Content starts

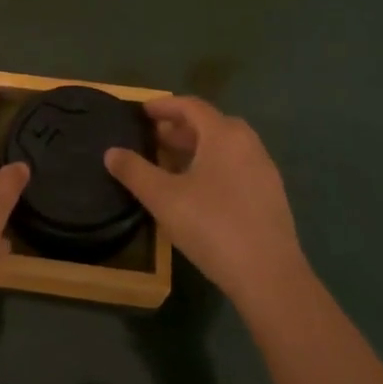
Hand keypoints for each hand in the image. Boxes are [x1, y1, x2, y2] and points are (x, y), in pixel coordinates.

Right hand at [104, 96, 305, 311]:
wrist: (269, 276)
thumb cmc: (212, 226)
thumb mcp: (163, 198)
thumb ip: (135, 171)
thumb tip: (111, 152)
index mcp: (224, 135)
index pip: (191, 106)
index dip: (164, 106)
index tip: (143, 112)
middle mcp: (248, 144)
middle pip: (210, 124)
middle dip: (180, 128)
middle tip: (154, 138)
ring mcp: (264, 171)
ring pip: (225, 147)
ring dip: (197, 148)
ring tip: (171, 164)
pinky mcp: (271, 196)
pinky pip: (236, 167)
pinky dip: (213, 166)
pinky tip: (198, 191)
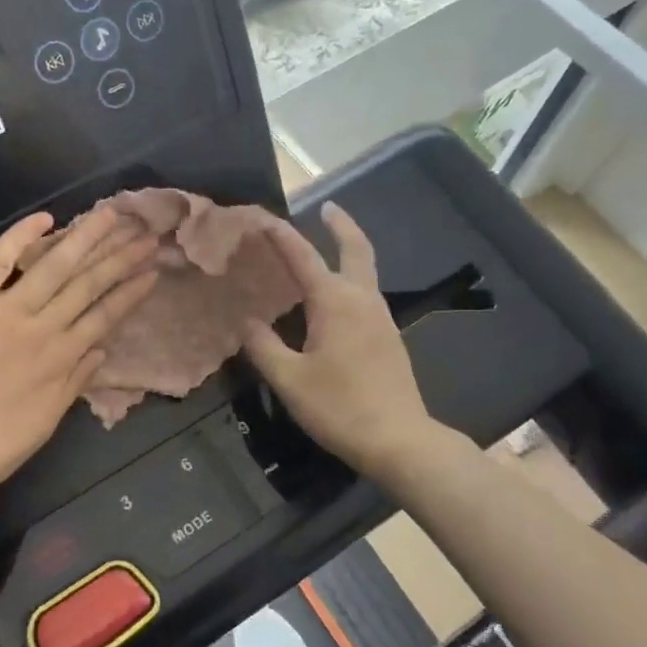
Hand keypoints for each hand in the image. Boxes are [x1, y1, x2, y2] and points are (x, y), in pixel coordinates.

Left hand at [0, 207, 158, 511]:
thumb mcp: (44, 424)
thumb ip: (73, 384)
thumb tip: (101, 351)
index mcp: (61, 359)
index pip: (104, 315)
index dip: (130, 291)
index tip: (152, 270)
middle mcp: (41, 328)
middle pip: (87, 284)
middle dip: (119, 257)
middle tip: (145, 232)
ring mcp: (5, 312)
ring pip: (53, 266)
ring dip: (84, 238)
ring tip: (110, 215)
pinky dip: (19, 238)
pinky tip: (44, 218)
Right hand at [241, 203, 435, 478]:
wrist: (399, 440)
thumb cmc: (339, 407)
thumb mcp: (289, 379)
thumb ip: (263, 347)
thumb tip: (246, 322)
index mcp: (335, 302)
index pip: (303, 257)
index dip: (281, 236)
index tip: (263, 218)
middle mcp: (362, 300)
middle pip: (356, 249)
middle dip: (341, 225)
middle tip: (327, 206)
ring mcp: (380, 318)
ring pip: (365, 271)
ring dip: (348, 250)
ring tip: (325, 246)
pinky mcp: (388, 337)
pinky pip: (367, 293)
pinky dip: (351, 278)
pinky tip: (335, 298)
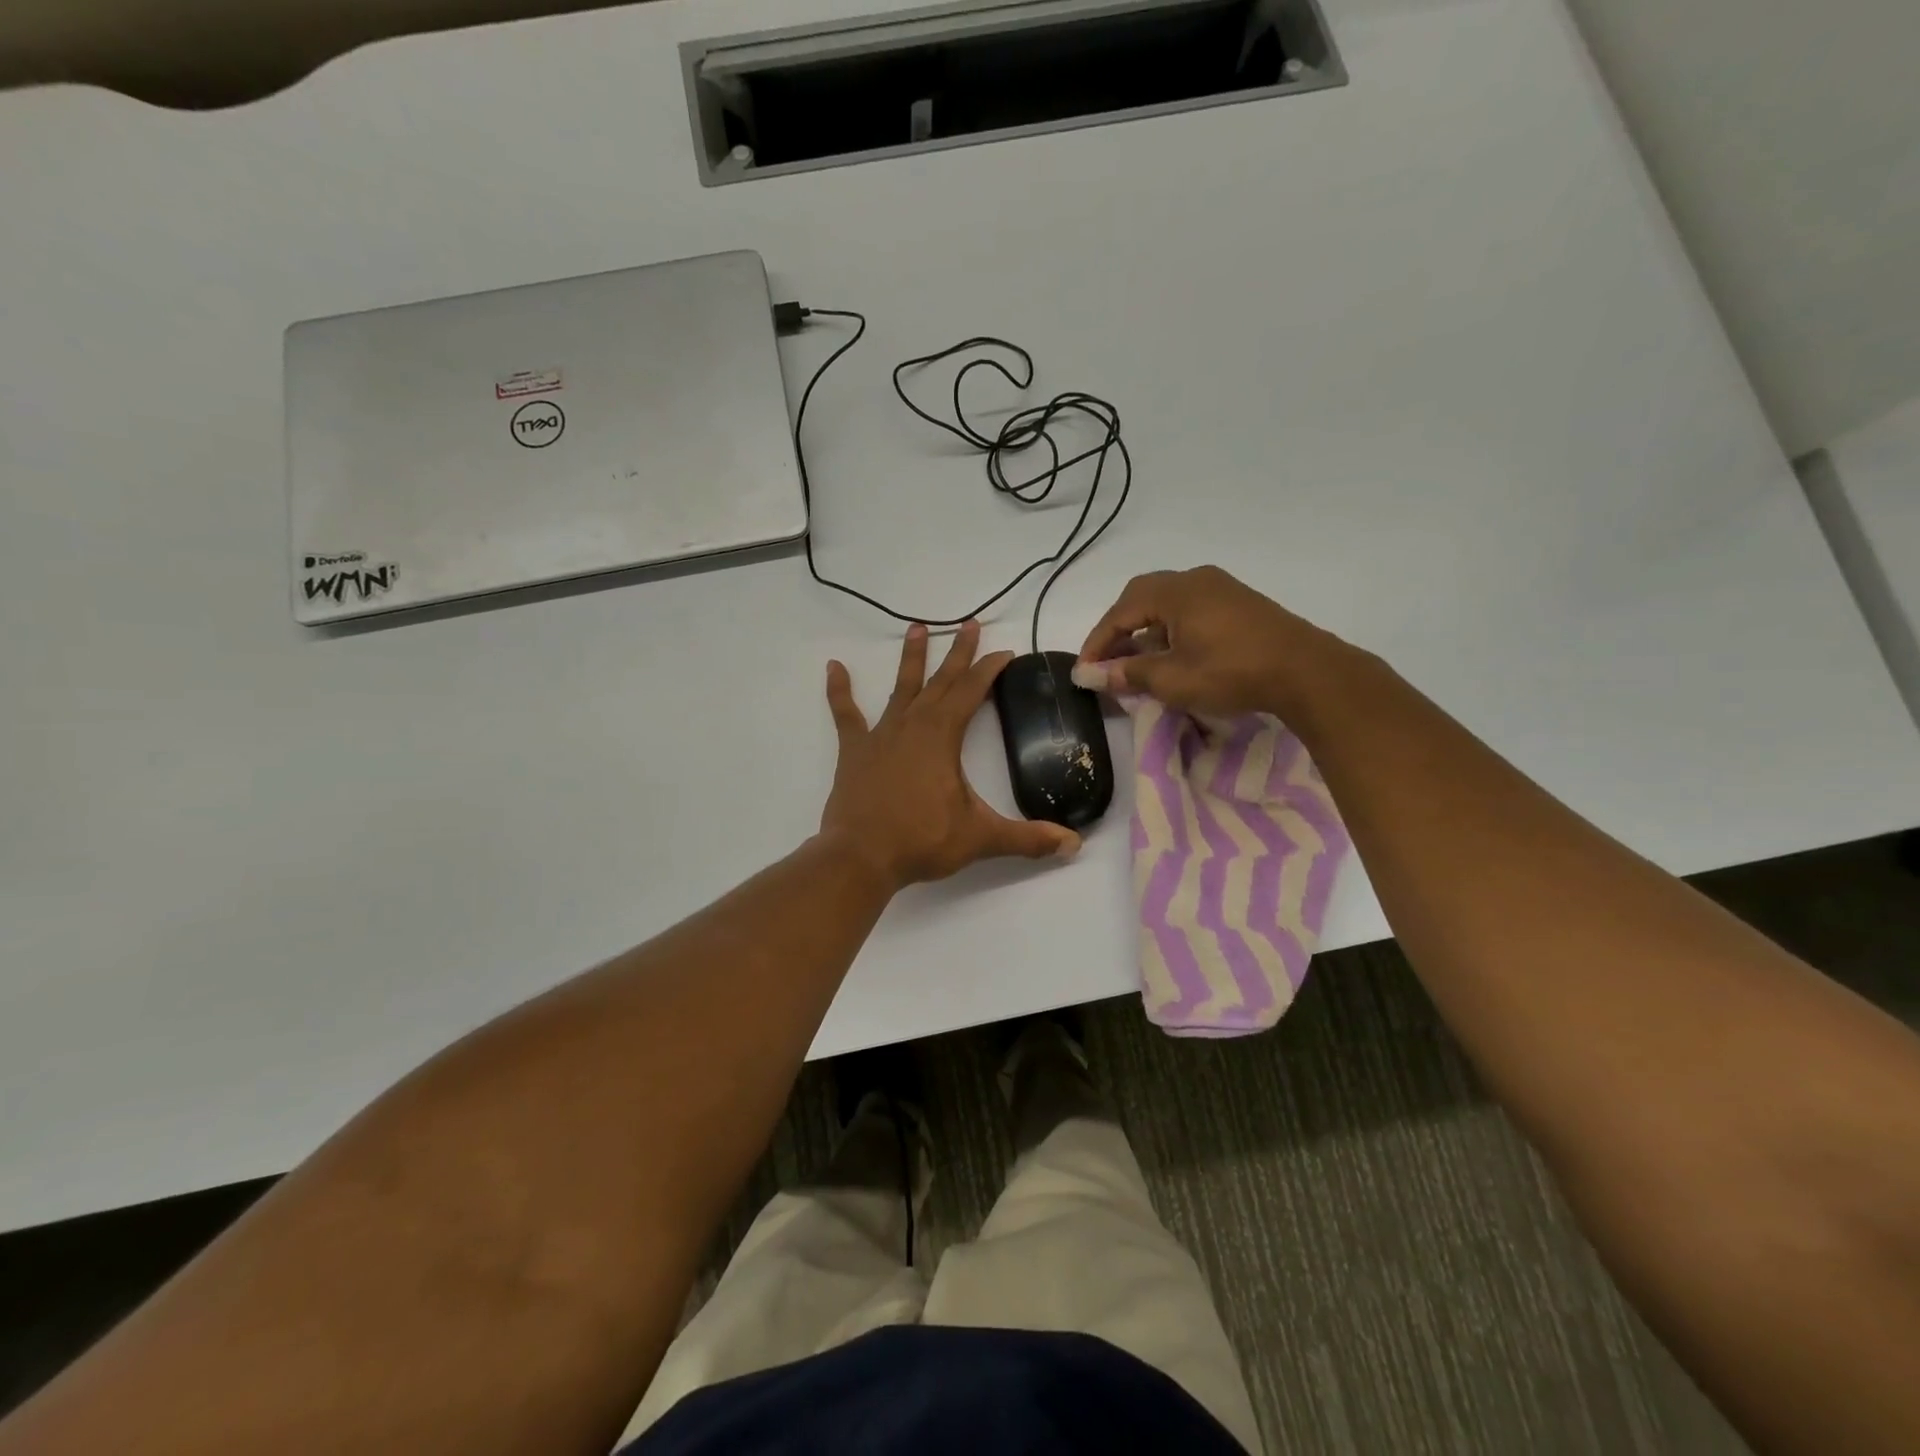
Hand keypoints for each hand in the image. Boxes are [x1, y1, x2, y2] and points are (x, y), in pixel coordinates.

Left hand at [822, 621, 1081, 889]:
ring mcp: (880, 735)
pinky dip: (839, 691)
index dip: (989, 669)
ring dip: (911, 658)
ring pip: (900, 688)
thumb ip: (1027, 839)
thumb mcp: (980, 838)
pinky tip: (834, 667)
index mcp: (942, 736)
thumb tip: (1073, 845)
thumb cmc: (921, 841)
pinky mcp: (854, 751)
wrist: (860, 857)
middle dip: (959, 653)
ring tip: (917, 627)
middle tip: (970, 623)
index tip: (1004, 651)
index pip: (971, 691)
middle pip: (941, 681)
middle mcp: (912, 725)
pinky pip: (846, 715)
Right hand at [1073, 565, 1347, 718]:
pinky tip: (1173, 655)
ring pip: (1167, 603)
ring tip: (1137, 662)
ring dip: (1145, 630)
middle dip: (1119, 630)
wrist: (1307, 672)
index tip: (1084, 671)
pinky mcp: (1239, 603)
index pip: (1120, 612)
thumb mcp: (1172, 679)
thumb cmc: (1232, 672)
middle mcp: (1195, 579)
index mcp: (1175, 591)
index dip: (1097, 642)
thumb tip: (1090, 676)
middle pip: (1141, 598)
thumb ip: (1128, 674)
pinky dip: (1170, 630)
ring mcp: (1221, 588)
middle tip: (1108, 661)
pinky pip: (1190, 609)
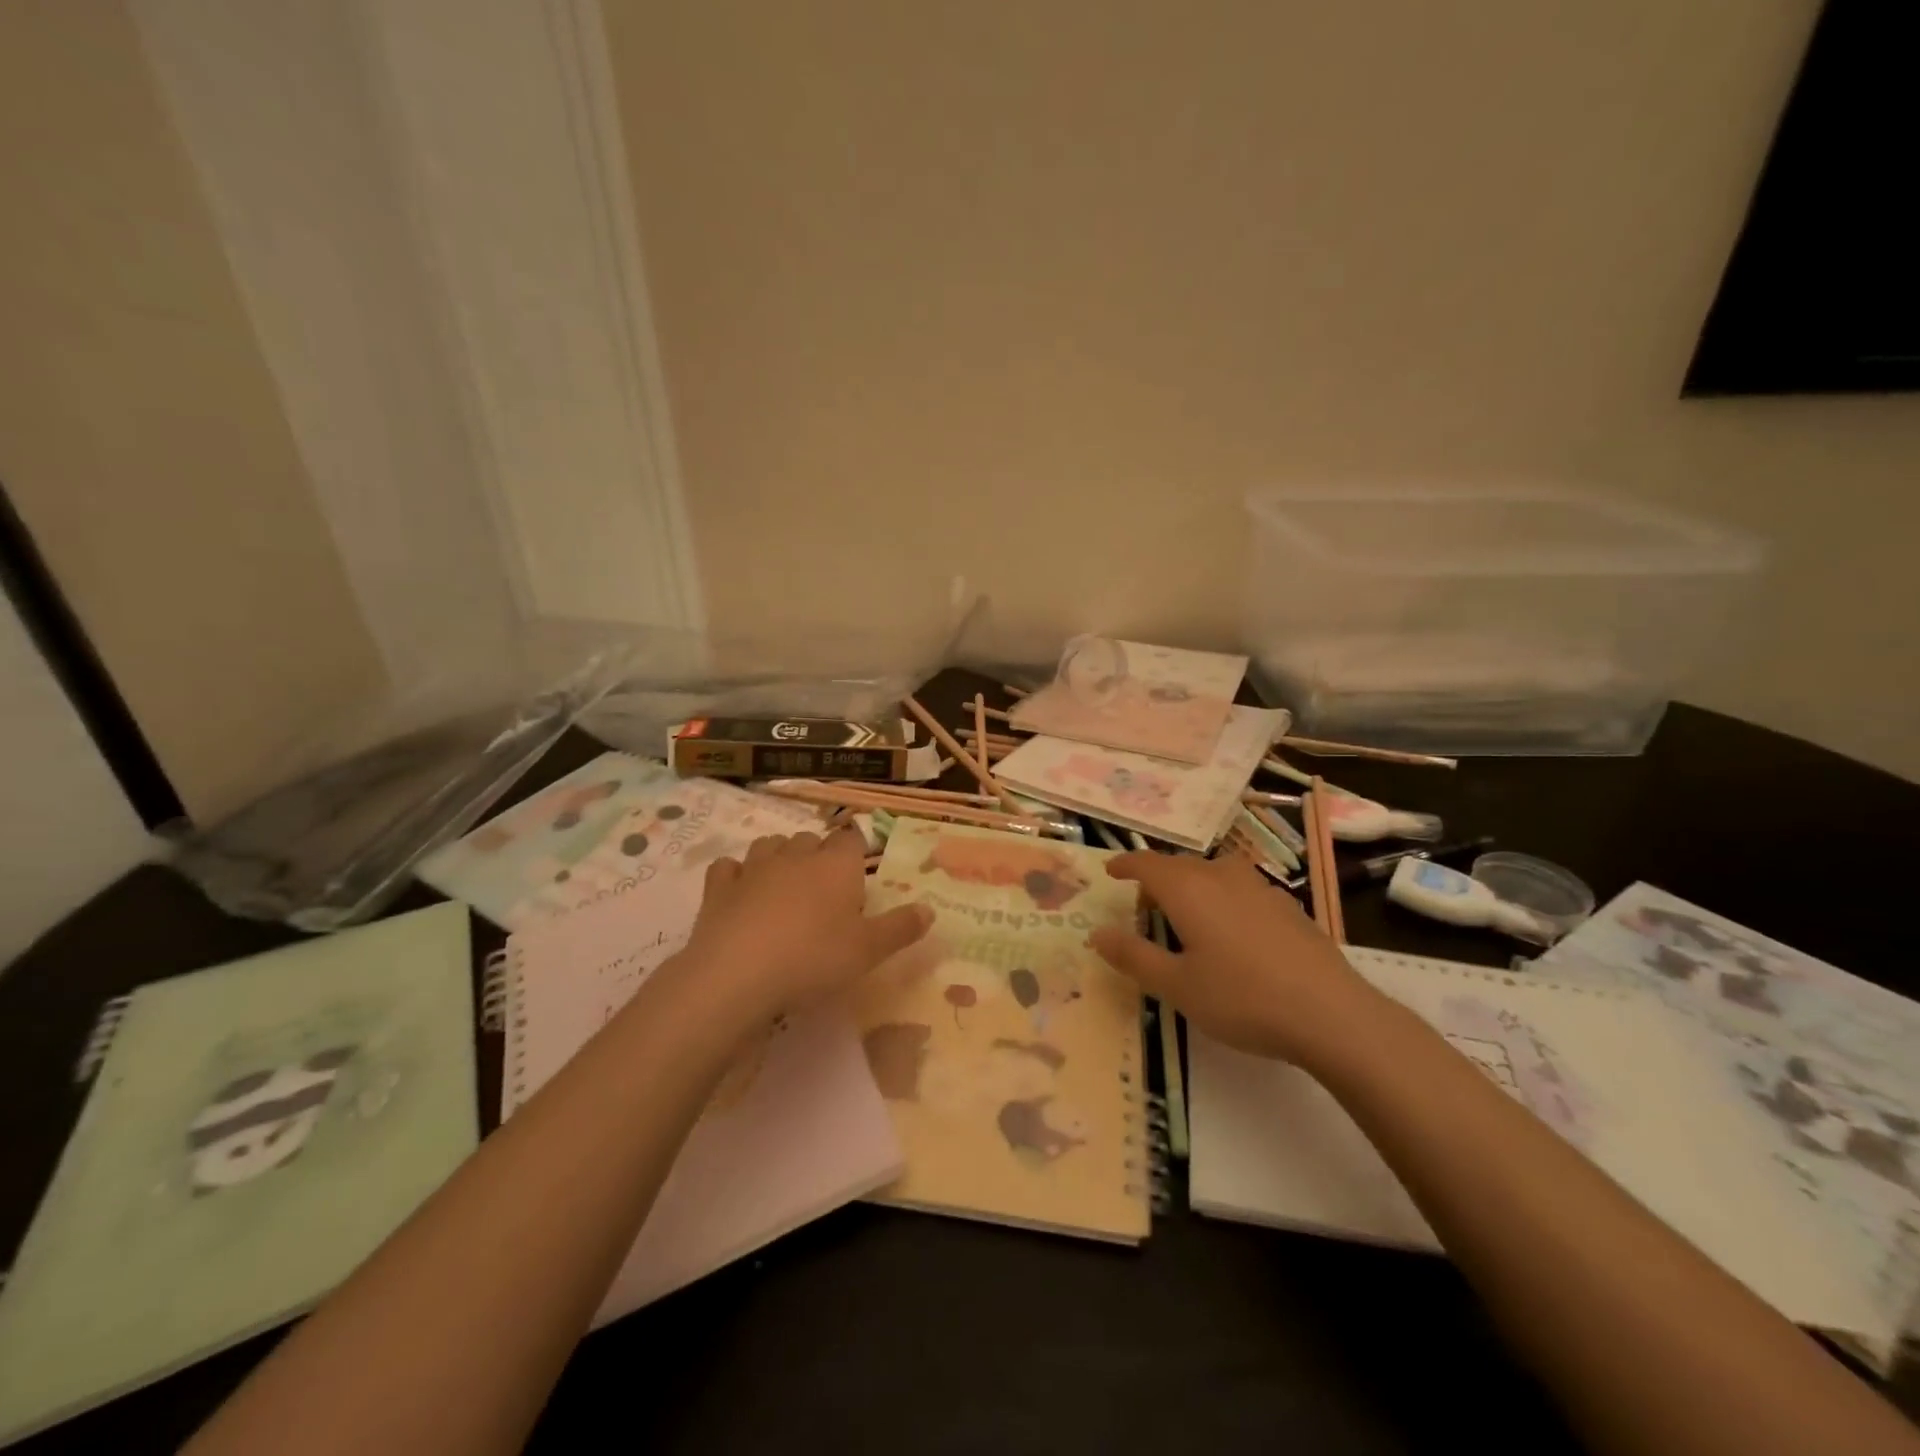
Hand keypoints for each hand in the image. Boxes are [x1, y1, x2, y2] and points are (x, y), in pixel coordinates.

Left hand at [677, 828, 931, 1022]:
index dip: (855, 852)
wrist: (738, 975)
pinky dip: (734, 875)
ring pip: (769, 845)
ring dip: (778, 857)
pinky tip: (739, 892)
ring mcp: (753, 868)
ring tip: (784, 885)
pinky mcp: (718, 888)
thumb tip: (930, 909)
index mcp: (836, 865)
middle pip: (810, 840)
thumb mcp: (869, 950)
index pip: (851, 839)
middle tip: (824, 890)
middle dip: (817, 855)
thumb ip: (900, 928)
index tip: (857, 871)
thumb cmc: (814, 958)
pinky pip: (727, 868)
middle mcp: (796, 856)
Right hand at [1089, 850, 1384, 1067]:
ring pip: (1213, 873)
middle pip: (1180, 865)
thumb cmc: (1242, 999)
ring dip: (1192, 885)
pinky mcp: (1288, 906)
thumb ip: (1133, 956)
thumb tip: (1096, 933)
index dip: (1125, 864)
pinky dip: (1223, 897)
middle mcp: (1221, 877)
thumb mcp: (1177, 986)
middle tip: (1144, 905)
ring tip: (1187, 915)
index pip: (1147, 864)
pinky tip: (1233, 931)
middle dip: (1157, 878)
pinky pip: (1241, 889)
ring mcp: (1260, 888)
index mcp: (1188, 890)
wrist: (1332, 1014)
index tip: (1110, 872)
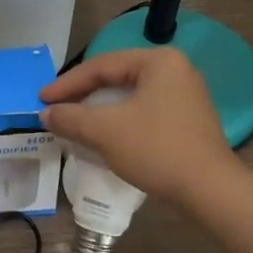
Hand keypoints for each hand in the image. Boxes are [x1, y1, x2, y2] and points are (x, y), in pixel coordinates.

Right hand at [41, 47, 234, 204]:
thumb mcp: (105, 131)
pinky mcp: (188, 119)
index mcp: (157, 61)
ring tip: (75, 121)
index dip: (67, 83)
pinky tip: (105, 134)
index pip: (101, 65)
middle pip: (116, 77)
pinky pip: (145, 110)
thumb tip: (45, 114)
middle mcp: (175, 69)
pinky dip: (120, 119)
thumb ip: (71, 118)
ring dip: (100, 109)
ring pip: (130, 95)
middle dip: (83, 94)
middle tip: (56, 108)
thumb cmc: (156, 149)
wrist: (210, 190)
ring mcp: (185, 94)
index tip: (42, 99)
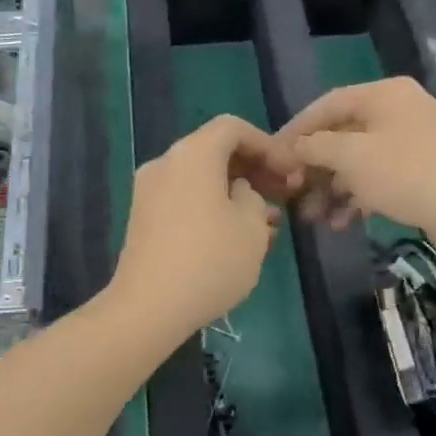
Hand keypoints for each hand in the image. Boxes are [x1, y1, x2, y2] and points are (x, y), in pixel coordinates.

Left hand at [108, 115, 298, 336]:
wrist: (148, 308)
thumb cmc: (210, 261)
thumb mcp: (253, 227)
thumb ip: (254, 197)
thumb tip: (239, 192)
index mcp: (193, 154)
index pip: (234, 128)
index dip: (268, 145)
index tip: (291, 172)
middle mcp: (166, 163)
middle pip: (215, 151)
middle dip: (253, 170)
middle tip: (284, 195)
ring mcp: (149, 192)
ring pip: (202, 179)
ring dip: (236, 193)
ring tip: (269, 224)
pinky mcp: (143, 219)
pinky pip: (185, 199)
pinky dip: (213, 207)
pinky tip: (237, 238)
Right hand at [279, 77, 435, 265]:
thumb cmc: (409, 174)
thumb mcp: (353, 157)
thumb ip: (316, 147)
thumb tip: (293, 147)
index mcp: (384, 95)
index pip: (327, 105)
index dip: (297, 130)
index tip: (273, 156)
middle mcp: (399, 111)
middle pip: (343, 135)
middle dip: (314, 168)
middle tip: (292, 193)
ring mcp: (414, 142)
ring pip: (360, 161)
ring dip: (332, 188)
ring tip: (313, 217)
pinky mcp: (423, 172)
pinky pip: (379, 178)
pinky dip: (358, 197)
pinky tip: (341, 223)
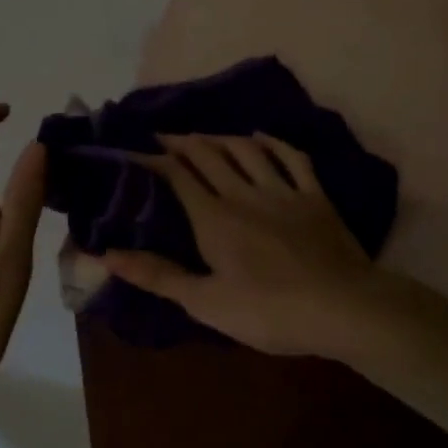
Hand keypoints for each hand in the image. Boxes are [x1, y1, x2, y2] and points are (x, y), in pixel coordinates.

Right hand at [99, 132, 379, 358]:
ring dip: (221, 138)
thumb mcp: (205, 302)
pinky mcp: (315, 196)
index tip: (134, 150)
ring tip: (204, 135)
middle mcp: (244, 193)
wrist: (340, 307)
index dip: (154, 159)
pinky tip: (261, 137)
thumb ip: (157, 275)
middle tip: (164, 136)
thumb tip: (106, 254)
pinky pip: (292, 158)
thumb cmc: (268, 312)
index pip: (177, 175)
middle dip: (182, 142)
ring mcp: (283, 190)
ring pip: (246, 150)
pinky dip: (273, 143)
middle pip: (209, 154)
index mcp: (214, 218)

Content ends

▸ **Try it**:
One line contains "middle tip: (164, 136)". Return that line and every later line through the end of the listing above, exactly, and nothing else.

▸ **Written solution**:
middle tip: (164, 136)
thumb tip: (106, 254)
pinky pip: (292, 158)
thumb cmc: (268, 312)
index pip: (177, 175)
middle dip: (182, 142)
ring mcp: (283, 190)
ring pip: (246, 150)
pinky dip: (273, 143)
middle pip: (209, 154)
index mcp: (214, 218)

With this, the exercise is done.